Sig Ep draws mixed reactions from members as it tries to improve image with Balanced Man Program

Adrienne X. Shon

When Northwestern students think of the fraternity Sigma Phi Epsilon, many say one thing comes to mind: great parties.

But beyond the party frat boy image, they might find Sig Ep members are gentlemen too.

NU’s Sig Ep chapter, like many nationwide, implemented the Balanced Man Program, a four-year leadership and development course. The program encourages personal growth among members through experiences such as mentoring, community involvement and team-building exercises.

The goal is to make them well-rounded by developing attributes such as physical fitness and academic responsibility.

“The quality of people coming into the fraternity helps make the program work,” Weinberg junior and Sig Ep President Pete Papagiannopoulos said. “We want people who treat others with respect. We look for those people and they look for you.”

Other fraternities nationwide, such as Beta Theta Pi and Sigma Alpha Epsilon, have implemented similar initiatives.

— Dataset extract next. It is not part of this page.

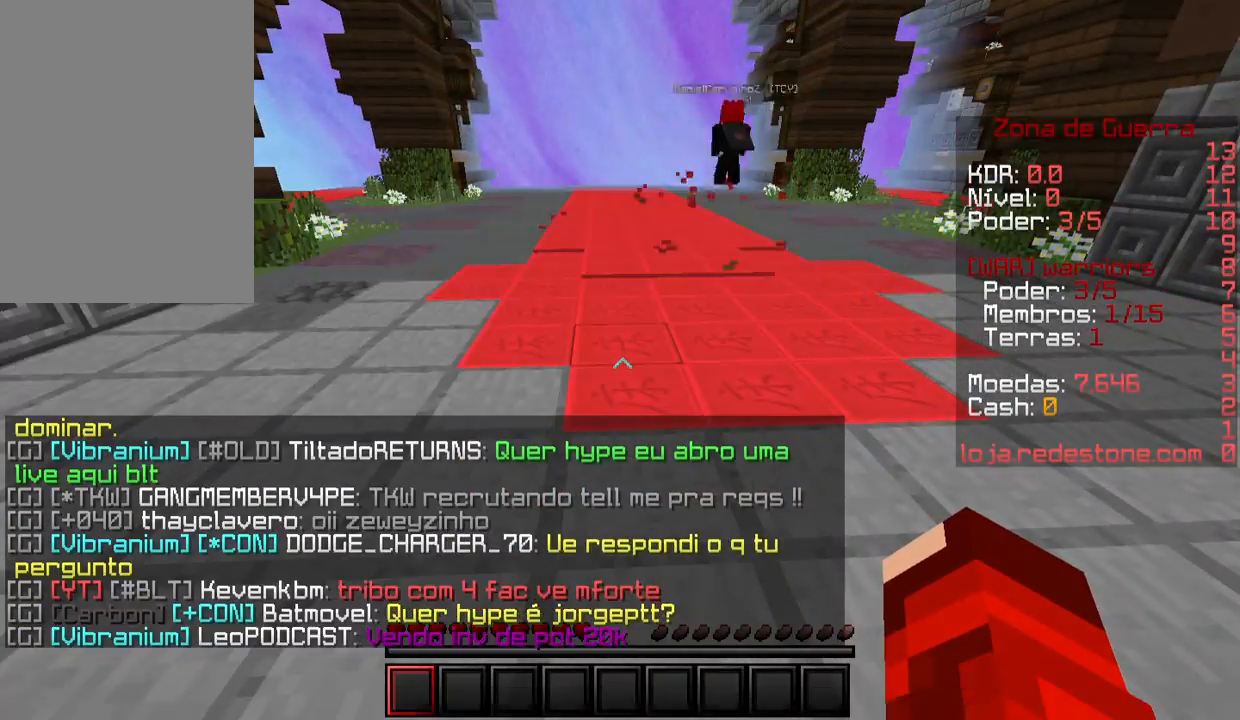
{"keys": [], "mouse": [], "events": []}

Sig Ep, the largest fraternity in the country, suffered a huge nationwide membership purge about five years ago that left the organization barely alive. In 1999, University of Toledo’s chapter had only seven members.

In 2001, Oregon State’s chapter threw a party that resulted in $195,000 in fines for giving alcohol to underage drinkers, as well as the expulsion of a third of the chapter’s members.

According to the Sig Ep Web site, the Balanced Man Program was developed in the early 1990s to encourage many college chapters to reform their lax alcohol policies. The program has helped Sig Ep to recover.

Weinberg sophomore and Sig Ep member Paul Boye said the program teaches members skills that will benefit them after college.

“Studying with half a dozen guys in the library is equally as encouraging as working out with half a dozen guys in the gym,” Boye said. “This healthy life of balance is something to desire well beyond Northwestern.”

But not all members share Boye’s enthusiasm for the program.

A.J. Giovannetti, Communication junior and Sig Ep’s vice president for programming, said the NU chapter rejects certain elements of Balanced Man, such as its commitment to recruiting members throughout the year and eliminating pledge classes. Sig Ep adheres to the NU policy of recruitment at the beginning of Winter Quarter.

“They are going on too conservative a path,” Giovannetti said. “We adapt between what the national (organization) wants us to do and what NU allows.”

Although NU’s Sig Ep chapter follows the guidelines more loosely than some other colleges, members say they still attract men who are balanced. Since 2001, the fraternity’s members have maintained a house GPA above 3.0. Members hold leadership positions in student groups including Dance Marathon and Associated Student Government. And members say their intramural sports teams always rank among the top.

“We want people who are well-rounded – socially active, engaged physically,” Giovannetti said. “We want people who are academically strong, involved in campus. When we recruit by all those standards, we already get guys we know we want in the frat.”

Some students said they find the departure from the traditional frat boy image refreshing.

“I don’t exactly think of them as gentlemanly,” Weinberg freshman Julia Fang said. “(But) it’s great that they’re trying to revamp (the image) and be more respectable in society.”

Beyond the polished image, members say the type of people in Sig Ep makes their fraternity experience rewarding.

“There’s a better way to give back to your friends other than just getting drunk a couple of times a week,” Papagiannopoulos said. “We go beyond that.”